Para facilitar a visualização, fiz um investimento vigoroso em tecnologia e converti em imagem a lista dos dez melhores do ranking. Fica melhor assim, não?

E o Atletiba?

Não vou ser babaca de vir aqui um dia depois do Atletiba e não escrever nada do clássico. Tenho realmente pouco a acrescentar daquilo que vocês já discutiram, ouviram e leram. Mas, segue minha contribuição.
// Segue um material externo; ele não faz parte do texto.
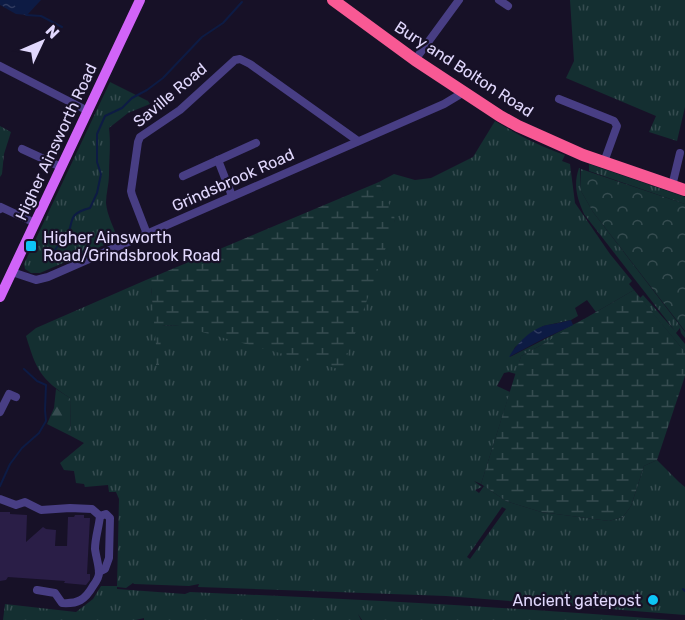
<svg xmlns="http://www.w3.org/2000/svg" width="685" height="620" font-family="Rubik,sans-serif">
  <defs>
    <pattern id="grass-tufts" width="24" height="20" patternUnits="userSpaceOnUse" patternTransform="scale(1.5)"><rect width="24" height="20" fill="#142f31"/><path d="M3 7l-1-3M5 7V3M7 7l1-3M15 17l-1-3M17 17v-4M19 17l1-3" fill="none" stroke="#364c50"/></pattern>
    <pattern id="forest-firs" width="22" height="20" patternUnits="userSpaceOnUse" patternTransform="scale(1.5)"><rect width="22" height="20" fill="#142f31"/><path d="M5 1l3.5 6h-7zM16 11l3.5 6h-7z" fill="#364c50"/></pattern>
    <pattern id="wetland-marsh" width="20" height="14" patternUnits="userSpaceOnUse" patternTransform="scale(1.5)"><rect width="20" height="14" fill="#142f31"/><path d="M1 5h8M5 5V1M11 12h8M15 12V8" fill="none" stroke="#364c50"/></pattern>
    <pattern id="park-crowns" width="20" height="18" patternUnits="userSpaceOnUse" patternTransform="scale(1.5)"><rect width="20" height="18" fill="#142f31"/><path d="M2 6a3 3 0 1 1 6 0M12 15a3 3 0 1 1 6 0" fill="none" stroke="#364c50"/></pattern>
    <pattern id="water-ripples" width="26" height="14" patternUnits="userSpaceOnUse" patternTransform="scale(1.5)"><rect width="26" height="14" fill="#0d1b44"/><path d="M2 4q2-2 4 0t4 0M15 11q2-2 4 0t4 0" fill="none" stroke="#303b60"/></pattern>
  </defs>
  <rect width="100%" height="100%" fill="#171127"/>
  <!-- grass -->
  <g fill="url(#grass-tufts)" fill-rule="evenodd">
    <polygon points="570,0 685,0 685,107 677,141 649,132 656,116 566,78 574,61"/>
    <path d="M 110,82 L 148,101 L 150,104 L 128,113 L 109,128 C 111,145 109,158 109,175 C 109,184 106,193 106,203 C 107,215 114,228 118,239 L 40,273 L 31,273 L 25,269 L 24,264 Z"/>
    <path d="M 495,121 C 518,135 539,146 565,155 L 562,161 L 570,164 L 575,203 L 610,254 L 632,281 L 629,284 L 634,290 L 596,312 L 587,300 L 575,308 L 578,316 L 571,320 L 543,326 L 515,347 L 510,357 L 584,319 L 584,322 L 521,356 L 516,374 L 509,372 L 504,373 L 497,386 L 510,392 L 481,484 L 474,481 L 482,487 L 475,490 L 479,493 L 484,486 L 506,501 L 541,512 L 609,521 L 623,517 L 631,506 L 644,466 L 657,460 L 679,482 L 685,487 L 685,615 L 446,596 L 198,587 L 199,584 L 189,586 L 134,584 L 133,583 L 126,588 L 117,587 L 117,589 L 185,594 L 190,592 C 350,599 511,607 671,620 L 362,620 L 358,614 L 361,620 L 144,620 L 144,618 L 136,620 L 3,620 L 5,604 L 76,612 L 93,599 L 101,586 L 117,586 L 119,499 L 116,492 L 109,492 L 108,485 L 85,487 L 84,484 L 76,483 L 74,471 L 64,470 L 60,463 L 84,443 L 71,436 L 70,398 C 40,379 36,369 26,336 L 36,328 L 146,280 L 146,287 L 151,287 L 153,305 L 161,325 L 180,326 L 395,222 L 379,182 L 394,174 L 415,180 L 431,178 L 473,157 ZM 502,507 L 506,509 L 470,559 L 467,557 Z"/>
    <polygon points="0,126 11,132 4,154 2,174 0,177"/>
    <polygon points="589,164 685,197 685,204 589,171"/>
    <path d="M 579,168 L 580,168 L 581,191 L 593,212 L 685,332 L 685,338 L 681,333 L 680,328 L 676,333 L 685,344 L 685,352 L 640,298 L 643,295 L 675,331 L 584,214 C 577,198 573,185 579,168 Z"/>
  </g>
  <!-- forest -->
  <polygon fill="url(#forest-firs)" points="56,389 70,398 71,436 47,424 54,408"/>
  <!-- wetland -->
  <g fill="url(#wetland-marsh)">
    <polygon points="379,182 394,215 395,222 342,370 180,326 162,325 159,365 156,365 156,345 151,287 146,287 146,280"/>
    <polygon points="634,290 685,352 685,376 657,460 644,466 631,506 623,517 609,521 541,512 506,501 481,484 521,356 545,343 584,319"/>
  </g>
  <!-- park -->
  <polygon fill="url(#park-crowns)" points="581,169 685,204 685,331 593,212 581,191"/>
  <!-- water -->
  <g fill="url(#water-ripples)">
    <polygon points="0,0 41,0 27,15 16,14 0,5"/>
    <path d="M 571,320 L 573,325 L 541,340 L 509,357 C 516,344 532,328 547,325 C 555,324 563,322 571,320 Z"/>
  </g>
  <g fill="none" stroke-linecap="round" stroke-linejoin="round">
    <!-- stream -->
    <g stroke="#0d1b44" stroke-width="2">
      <polyline points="26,15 41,16 62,27"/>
      <path d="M 49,260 C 52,256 54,251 57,247 C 59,244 62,243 64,240 C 77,224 63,215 90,208 L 97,193 L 101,174 L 97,162 L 97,134 L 105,116 L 122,108 L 132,98 L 147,90 L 163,78 L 202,37 L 223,23 L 242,2"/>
      <polyline points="0,486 10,464 22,448 39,433 46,421 45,410 46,385 37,381 24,369"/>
      <polyline points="683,589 685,591"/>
    </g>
  </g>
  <!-- building -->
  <polygon fill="#2a1e47" points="0,512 10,512 10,514 27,515 26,542 43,527 46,529 56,530 55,546 67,546 68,517 74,517 75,515 84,515 84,518 90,518 87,574 90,574 90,580 86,585 64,583 65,581 8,577 6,580 0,581"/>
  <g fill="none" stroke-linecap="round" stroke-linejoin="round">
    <!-- minor -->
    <g stroke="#483e84" stroke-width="8">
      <polyline points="499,0 508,6"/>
      <polyline points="415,60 459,0"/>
      <polyline points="0,66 88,111"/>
      <polyline points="559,99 614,121 617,126 604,162"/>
      <polyline points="22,149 61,167"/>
      <polyline points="218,160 232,196"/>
      <polyline points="183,176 256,143"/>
      <polyline points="672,186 680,153"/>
      <polyline points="0,209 1,207 35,223"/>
      <polyline points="147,234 132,195 131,191 138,142 140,137 180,110 235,60 240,59 250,64 358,141"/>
      <polyline points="12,272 36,280 48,277 444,104 464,92"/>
      <polyline points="0,412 9,394 16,397"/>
      <path d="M 0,499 L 16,505 L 25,502 L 41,510 L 70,508 L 92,509 L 100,516 C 99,527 95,538 95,549 C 96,557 99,565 99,573 C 99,578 96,582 93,586 C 85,600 78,604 62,603 L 55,593 L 37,590"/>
      <polyline points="99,572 105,569 109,558 110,518 106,514 100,516"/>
    </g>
    <!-- major -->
    <polyline stroke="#d164f8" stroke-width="10" points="0,297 140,0"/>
    <!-- highway -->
    <polyline stroke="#f85994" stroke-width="12" points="333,0 415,60 500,116 518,126 583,155 685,190"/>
  </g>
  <!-- markers -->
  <g fill="#0dc4f5" stroke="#171127" stroke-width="2">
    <rect x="25" y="240" width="12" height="12" rx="3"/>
    <circle cx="653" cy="600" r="6"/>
  </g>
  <g text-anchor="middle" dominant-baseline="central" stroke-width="4.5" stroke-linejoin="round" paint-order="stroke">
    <!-- street labels -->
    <g font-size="16" fill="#e1d8fd" stroke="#171127">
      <text transform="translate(464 69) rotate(33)">Bury and Bolton Road</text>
      <text transform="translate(170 95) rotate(-40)">Saville Road</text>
      <text transform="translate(56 142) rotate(-65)">Higher Ainsworth Road</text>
      <text transform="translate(233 180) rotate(-24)">Grindsbrook Road</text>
    </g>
    <!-- poi labels -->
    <g font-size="16" fill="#e1d8fd" stroke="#171127" text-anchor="start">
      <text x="43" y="237">Higher Ainsworth<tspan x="43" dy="18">Road/Grindsbrook Road</tspan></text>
      <text x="641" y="600" text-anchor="end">Ancient gatepost</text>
    </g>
  </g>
  <!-- north arrow -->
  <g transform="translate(42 42) rotate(46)" stroke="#171127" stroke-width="4.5" paint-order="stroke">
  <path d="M0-4.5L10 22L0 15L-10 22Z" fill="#e1d8fd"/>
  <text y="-9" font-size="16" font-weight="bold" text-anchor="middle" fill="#e1d8fd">N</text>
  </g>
</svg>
– Entre os 20 e os 30 minutos do primeiro tempo, o Coritiba exerceu um domínio raras vezes visto nos últimos Atletibas. Deveria ter resolvido o jogo ali;

– Neto pegou muito, mas o Coritiba perdeu algumas chances por incompetência. Deixando um pouco de lado o fato de o 1 a 1 ter quase assegurado ao Coxa o supermando, o empate deve ser visto no Alto da Glória, pelo que foi o jogo, como dois pontos perdidos, não um ganho. Repetir isso na Série B será prejuízo certo;

– Da perspectiva do Atlético, é preciso ficar preocupado. O time foi dominado durante metade do jogo por uma equipe que se reconstrói após desmoronar para a Série B. É um alerta mais do que claro que se algo não mudar com urgência, será mais um Brasileiro de agonia na Baixada;

– Mencionei acima, mas vale um tópico só para ele. Neto tem muito futuro. Vai errar? Vai. Mas é acima da média dos goleiros da sua idade. Sai bem do gol e não dá rebote. Se fosse Galatto ou Vinícius no gol, pelo menos duas finalizações do Coxa teriam voltado para o meio da área;

– Desde 2008 o Atlético só consegue fazer gol de bola parada. Para quem fez fama por sufocar os adversários em casa e ter o contra-ataque mais mortal do futebol brasileiro há alguns anos, ter só isso a oferecer é desolador;

– Manoel jogou sujo nas divididas seguidas com Marcos Aurélio e Renatinho. Chutou a perna do primeiro sem a bola estar pelo caminho e mostrou o jacaré para o segundo sem dó. Quase decidiu o jogo ali, pois Marcos Aurélio se escondeu até o gol e Renatinho saiu do jogo, deixando o Coritiba sem armação. Manoel é um zagueiraço, não precisa disso. Alguém tem de falar isso para ele já;

– Rafinha jogou dois clássicos e eclipsou em ambos. Daqui a pouco vira jogador que só resolve contra time pequeno;

– O duelo argentino foi uma decepção. Pepe Toledo não pegou na bola. Ariel quando pegava nela, dava canelada – e ainda levou um pito do Marcos Aurélio;

– Alan Bahia fez pênalti em Renatinho;

– O bandeirinha que correu lá pela Brasílio Itiberê é a cara do Freddy Mercury (copyright do meu bróder João Paulo Zanona).

Dia da mulher

Mulheres que visitam o blog, um beijo respeitoso a todas pelo seu dia. Não vou ser machista de dizer que os outros dias são do homem nem hipócrita de falar que todo o dia é dia da mulher. O dia da mulher é um dia que simboliza a luta feminina para ganhar seu espaço e lembrar a todos nós que a diferença entre eles e elas diminuiu, mas infelizmente não acabou.

Marmanjos que ainda não deram um beijo carinhoso na mãe, na mulher/ namorada, na filha, na sogra ou naquela colega que senta umas três cadeiras do lado: criem vergonha na cara e vão lá dar os parabéns sinceros. Não dói, pombas.

Segunda-feira que vem eu volto com a última atualização de férias. Uma atualização especial, direto de Fortaleza. Lembrarei de todos vocês quando estiver tomando uma água de côco na Praia da Futuro.